Extract provided

--- START ---

I was copiloting a Boeing Stratofortress B-52 bomber, and our mission was to bomb North Korea. In the back, we carried four thermonuclear weapons.
Since we had bolted steel blast shields to the inside of our cockpit windshield, we were flying entirely on instruments. It was a three-hour flight to our target from Anderson Air Force Base in Guam.
Ten minutes before we reached our destination, we received an order to abort, and we turned the great lumbering aircraft back to our Pacific island base. After we returned from our seven-hour ordeal, we headed straight for Guam’s spectacular Tarague Beach.
It was 1980, and this was a training mission that took place every Monday to Thursday. On Friday, we carried a load of conventional bombs and dropped them on a gunnery range in Western Australia, to practice air-to-air refueling each way.
We knew the North Koreans were tracking us on radar every step of the way. The message was very clear: Be good, or we’ll fly the extra ten minutes.
Some 37 years later, these training missions are still going on.
Except for one thing: next time, there may not be an order to abort. The bombers will fly the last ten minutes. The Second Korean War will be on.
Donald Trump desperately needs a foreign policy win to distract attention from a rising tide of scandal and a failed legislative agenda. He has to project strength.

--- END ---

Collected material

--- START ---

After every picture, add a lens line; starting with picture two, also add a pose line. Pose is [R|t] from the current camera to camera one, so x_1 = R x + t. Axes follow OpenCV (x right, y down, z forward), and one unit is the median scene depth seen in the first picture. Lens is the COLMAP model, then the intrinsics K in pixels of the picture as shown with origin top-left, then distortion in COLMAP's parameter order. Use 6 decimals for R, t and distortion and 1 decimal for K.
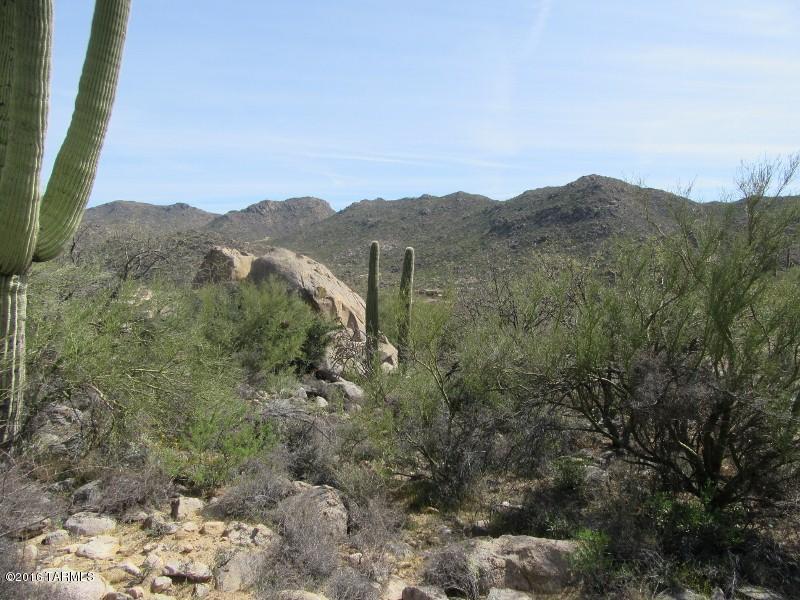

--- END ---

Tasks
1. From the account of the B-52 bomber missions, extract the passage starting with "It was 1980, and" and going on through "refueling each way.", copying it word for word.
2. Answer these questions about the account of the B-52 bomber missions:
(a) How long was the flight from Anderson Air Force Base to the target?
(b) In what year did these training missions take place?
(c) Where were the conventional bombs dropped on Fridays?
3. Carry on the account of the B-52 bomber missions from the point where it stops.
The data is material separate from the account of the B-52 bomber missions.

Results by task
1.
It was 1980, and this was a training mission that took place every Monday to Thursday. On Friday, we carried a load of conventional bombs and dropped them on a gunnery range in Western Australia, to practice air-to-air refueling each way.

2.
(a) Three hours.
(b) 1980.
(c) On a gunnery range in Western Australia.

3.
Kim Jong-un has to keep his country in a permanent state of war to remain in power, and they don’t retire former leaders to pleasant golf clubs. In other words, he, too, has to project strength.
Given this calculus, its hard not to see a Second Korean War starting sometime in the very near future.
A carrier battle group from the Seventh fleet is already on station in the Yellow Sea. In ten days, it will be joined by a Nimitz class super carrier, the USS Carl Vinson battle group, out of San Diego.
The Implications of a Second Korean War for your investment portfolio are potentially vast. But over the long term, they may not be as bad as you think.
Look at the performance of the markets going into America’s last two major wars, and you’ll get some idea of what’s coming.
When Saddam Hussein first invaded Kuwait in July of 1990, the initial market reaction was to sell off sharply, with the S&P 500 (SPX) diving some 20% (see charts below).
President George H.W. Bush endlessly threatened the Iraqis to leave, or else, while relentlessly carrying out one of the largest military buildups in Middle Eastern history.
I know because I participated as a Marine Corps pilot.
But then, a funny thing happened. Gradually convinced that the war would take place, the market started to grind up.
When the “Shock and Awe” US attack took place the following February, stocks rocketed some 30%, and never went down.
However, it was a different time. The US was far more dependent on Middle Eastern oil in those days. And for the US economy, it was the eve of the Dotcom Boom.
The Second Gulf War was a similar story, as the markets were still in the throes of the Dotcom Bust.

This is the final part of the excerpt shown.